--- About this exercise ---
An exact, picture-free copy of the listing is required.

--- Data ---
↓

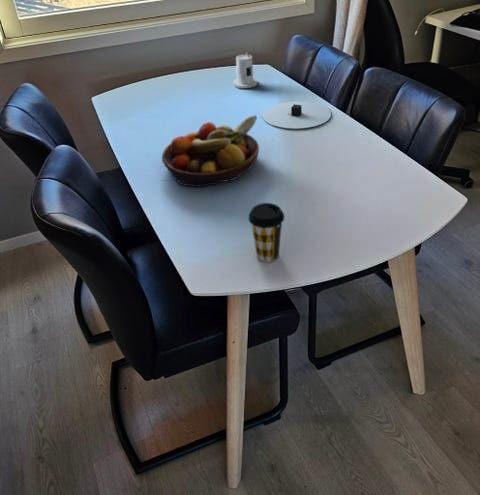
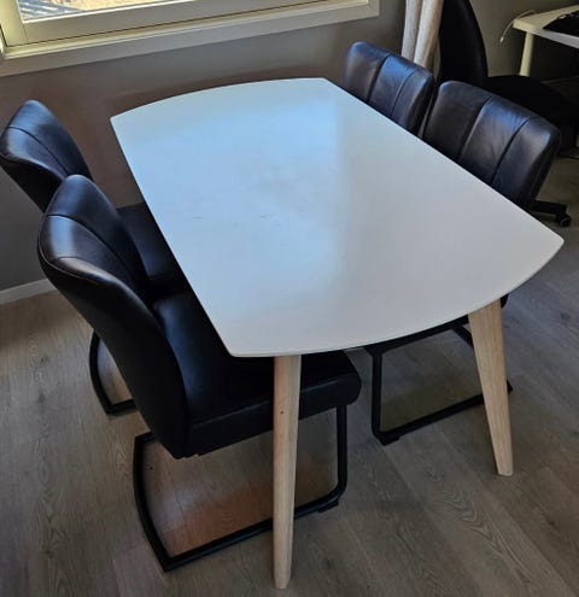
- plate [262,101,332,129]
- fruit bowl [161,114,260,188]
- candle [232,51,258,89]
- coffee cup [247,202,285,263]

↑

--- Exercise answer ---
- plate [262,101,332,129]
- fruit bowl [161,114,260,188]
- candle [232,51,258,89]
- coffee cup [247,202,285,263]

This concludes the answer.